• [ARBEITSANWEISUNGEN]
1 > Wie viele Wildschweine erlegten die Berliner Jäger laut Lesetext in der letzten Saison?
2 > Stimmen die folgenden Aussagen mit dem Lesetext überein? Antworten Sie jeweils mit Ja oder Nein und belegen Sie dies mit einem wörtlichen Zitat. (a) In Berlin werden Füchse ganzjährig gejagt. (b) In der letzten Saison erlegten die Berliner Jäger mehr Rehe als Kaninchen. (c) Deutschlandweit wurden 2017 rund 435.000 Waschbären getötet.

• [LESETEXT]
========

# taz.de -- Kolumne Wirtschaftsweisen: Angst einjagen
       
       > In Berlin darf jetzt wieder gejagt werden. Zum Beispiel Rehe. Über die
       > Jagd aus Sicht von Ernährung und – tatsächlich! – Lustgewinn.
       
 (IMG) Bild: Rehe – hier ohne Jäger oder Jägerin. Ach, wie schön!
       
       Jetzt darf in Berlin wieder gejagt werden – auf junge Rehe und Reh-Mütter.
       Ganzjährig werden Wildschweine, Waschbären, Füchse und Kaninchen gejagt. In
       der letzten Saison erwischten die Berliner Jäger 338 Rehe, 2.339
       Wildschweine, 18 Waschbären, 81 Füchse und 862 Kaninchen. Deutschlandweit
       wurden 2017 rund 134.000 Waschbären und 435.000 Füchse getötet.

========

• [DATENAUSZUG]
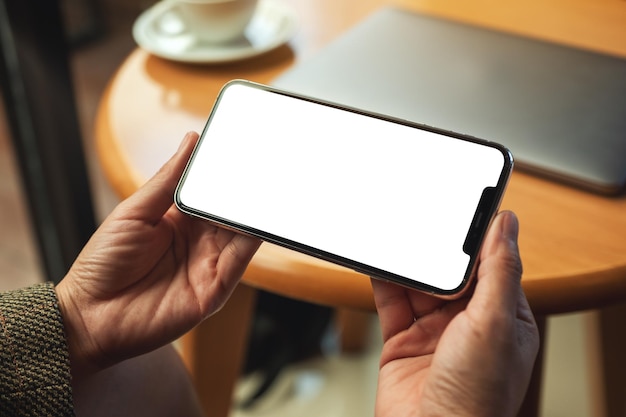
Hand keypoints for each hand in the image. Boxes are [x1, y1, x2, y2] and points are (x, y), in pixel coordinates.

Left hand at [56, 132, 261, 379]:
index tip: (240, 147)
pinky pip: (241, 259)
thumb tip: (191, 141)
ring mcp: (210, 264)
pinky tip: (257, 218)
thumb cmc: (103, 264)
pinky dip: (253, 238)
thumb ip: (167, 179)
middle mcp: (200, 240)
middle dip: (246, 188)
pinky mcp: (216, 289)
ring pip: (242, 231)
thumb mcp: (134, 212)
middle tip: (260, 162)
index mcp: (180, 219)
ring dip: (253, 210)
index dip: (225, 171)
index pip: (211, 190)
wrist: (90, 317)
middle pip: (231, 209)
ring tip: (264, 184)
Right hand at [372, 211, 538, 416]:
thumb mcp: (495, 323)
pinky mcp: (401, 340)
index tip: (464, 209)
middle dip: (436, 249)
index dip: (477, 238)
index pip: (491, 265)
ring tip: (397, 234)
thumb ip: (499, 270)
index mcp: (502, 318)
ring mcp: (432, 332)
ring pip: (417, 283)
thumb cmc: (477, 396)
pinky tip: (379, 261)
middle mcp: (467, 324)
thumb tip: (506, 224)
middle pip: (449, 272)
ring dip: (408, 262)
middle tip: (424, 218)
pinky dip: (383, 279)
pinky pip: (391, 301)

========

• [LÖSUNGEN]
1 > 2.339 Wildschweine.

2 >
(a) Ja: „Ganzjährig werden Wildschweine, Waschbären, Füchse und Kaninchen gejagt.“
(b) Nein: „338 Rehe“ gegenüber „862 Kaninchen“.
(c) Nein: „rund 134.000 Waschbären und 435.000 Füchse getötet“.